======== Trecho ========

O Senado Federal aprovou, nesta quarta-feira, o Projeto de Lei 2.162/2023, conhecido como PL da Dosimetria, que altera os critérios para fixação e execução de penas em crimes contra o Estado Democrático de Direito. A medida abrange os envolvidos nos atos antidemocráticos de 8 de janeiro de 2023, incluindo o ex-presidente Jair Bolsonaro, condenado a 27 anos de prisão por tentativa de golpe de Estado e outros crimes. Com 48 votos favoráveis, 25 contrários e uma abstenção, o texto passou pelo plenário após aprovação na Comissão de Constituição e Justiça (CCJ), por 17 a 7. Agora, segue para sanção do presidente Luiz Inácio Lula da Silva, que deve vetá-lo. Pelo projeto, Bolsonaro, detido na Superintendência da Polícia Federal em Brasília, teria sua pena em regime fechado reduzida de 5 anos e 11 meses para 3 anos e 3 meses. O líder do governo, Jaques Wagner (PT-BA), defendeu o avanço do texto em acordo para não travar a pauta econômica, que inclui cortes em incentivos fiscais e tributação de fintechs e bets, assumindo responsabilidade pelo procedimento.
Críticas marcaram a sessão, com o senador Renan Calheiros (MDB-AL) chamando o projeto de “infame” e Fabiano Contarato (PT-ES) alertando contra a anistia implícita para atentados à democracia, classificados como crimes hediondos constitucionais. O relator, Esperidião Amin (PP-SC), ajustou o texto para restringi-lo aos ataques às sedes dos Três Poderes, eliminando brechas que poderiam beneficiar criminosos comuns ou líderes de organizações criminosas. Ele incorporou emenda de Sergio Moro (União-PR) para limitar reduções em regime fechado e defendeu que a proposta corrige excessos, sem configurar anistia, promovendo um passo para a paz. Amin celebrou a aprovação como vitória do bom senso, vislumbrando novas esperanças para o ano novo.
O projeto estabelece que condenados cumpram ao menos 16,6% da pena para progressão de regime, independentemente de reincidência ou violência, aplicando-se apenas a esses crimes específicos. Atualmente, o STF reconhece violência nos casos do 8 de janeiro, exigindo percentuais mais altos. Para outros crimes com violência, mantêm-se os 25% para primários, com elevações para reincidentes. A classificação da emenda como redacional evitou retorno à Câmara, após controvérsia na CCJ presidida por Otto Alencar (PSD-BA), com apoio do líder da oposição Rogério Marinho (PL-RN).

======== Registros fornecidos ========

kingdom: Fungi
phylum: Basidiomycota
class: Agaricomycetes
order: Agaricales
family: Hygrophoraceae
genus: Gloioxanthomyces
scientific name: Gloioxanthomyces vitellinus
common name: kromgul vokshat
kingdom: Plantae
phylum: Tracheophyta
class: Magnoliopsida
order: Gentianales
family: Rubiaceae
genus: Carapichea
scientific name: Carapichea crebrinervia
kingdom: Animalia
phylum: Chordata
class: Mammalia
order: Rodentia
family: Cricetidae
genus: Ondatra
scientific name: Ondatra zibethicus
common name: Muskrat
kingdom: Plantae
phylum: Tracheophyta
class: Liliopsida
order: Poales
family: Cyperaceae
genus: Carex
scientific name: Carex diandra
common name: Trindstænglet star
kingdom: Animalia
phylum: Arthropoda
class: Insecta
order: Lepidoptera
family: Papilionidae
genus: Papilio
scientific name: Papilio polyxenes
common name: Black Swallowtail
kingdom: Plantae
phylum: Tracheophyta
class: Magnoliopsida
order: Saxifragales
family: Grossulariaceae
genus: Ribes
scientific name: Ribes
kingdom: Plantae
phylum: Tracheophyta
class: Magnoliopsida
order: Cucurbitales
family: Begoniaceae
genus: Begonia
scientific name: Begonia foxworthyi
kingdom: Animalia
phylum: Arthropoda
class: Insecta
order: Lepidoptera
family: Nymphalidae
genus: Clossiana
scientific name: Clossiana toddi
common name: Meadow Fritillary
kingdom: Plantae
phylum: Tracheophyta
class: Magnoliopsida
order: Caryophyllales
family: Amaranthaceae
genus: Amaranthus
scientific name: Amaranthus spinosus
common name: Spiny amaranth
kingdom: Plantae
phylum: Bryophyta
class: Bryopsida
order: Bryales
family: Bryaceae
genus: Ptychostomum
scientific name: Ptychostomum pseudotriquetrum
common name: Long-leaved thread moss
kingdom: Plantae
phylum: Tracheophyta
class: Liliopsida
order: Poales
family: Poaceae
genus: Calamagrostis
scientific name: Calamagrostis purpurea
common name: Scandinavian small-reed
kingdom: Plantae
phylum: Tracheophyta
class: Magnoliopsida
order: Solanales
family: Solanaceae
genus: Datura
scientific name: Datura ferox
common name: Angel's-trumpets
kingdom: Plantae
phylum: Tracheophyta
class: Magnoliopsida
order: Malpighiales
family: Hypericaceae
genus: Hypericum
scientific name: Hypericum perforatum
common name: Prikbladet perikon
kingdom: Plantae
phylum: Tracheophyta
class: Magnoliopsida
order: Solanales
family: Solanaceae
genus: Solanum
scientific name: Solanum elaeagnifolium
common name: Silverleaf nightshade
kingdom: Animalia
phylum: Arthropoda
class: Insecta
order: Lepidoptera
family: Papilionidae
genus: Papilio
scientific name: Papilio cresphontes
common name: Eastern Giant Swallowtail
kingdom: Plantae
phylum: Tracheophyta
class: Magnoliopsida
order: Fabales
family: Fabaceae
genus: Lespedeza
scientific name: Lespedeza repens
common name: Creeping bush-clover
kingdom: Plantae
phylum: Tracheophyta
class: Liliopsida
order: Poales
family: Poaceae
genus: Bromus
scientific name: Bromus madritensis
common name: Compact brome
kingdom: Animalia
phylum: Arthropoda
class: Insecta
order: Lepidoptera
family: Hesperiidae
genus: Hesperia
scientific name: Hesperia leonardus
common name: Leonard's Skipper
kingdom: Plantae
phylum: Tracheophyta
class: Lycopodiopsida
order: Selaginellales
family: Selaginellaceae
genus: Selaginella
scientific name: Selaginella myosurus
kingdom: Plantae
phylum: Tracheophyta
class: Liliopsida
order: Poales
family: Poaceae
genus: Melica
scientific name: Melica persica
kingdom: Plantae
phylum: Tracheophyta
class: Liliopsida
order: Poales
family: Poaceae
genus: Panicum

========

- _Sobre a tarefa_: De acordo com o trecho sobre o PL da Dosimetria, quantos votos favoráveis o projeto recebeu no plenário do Senado?

- _Campo de resposta_: O projeto recebeu 48 votos favoráveis.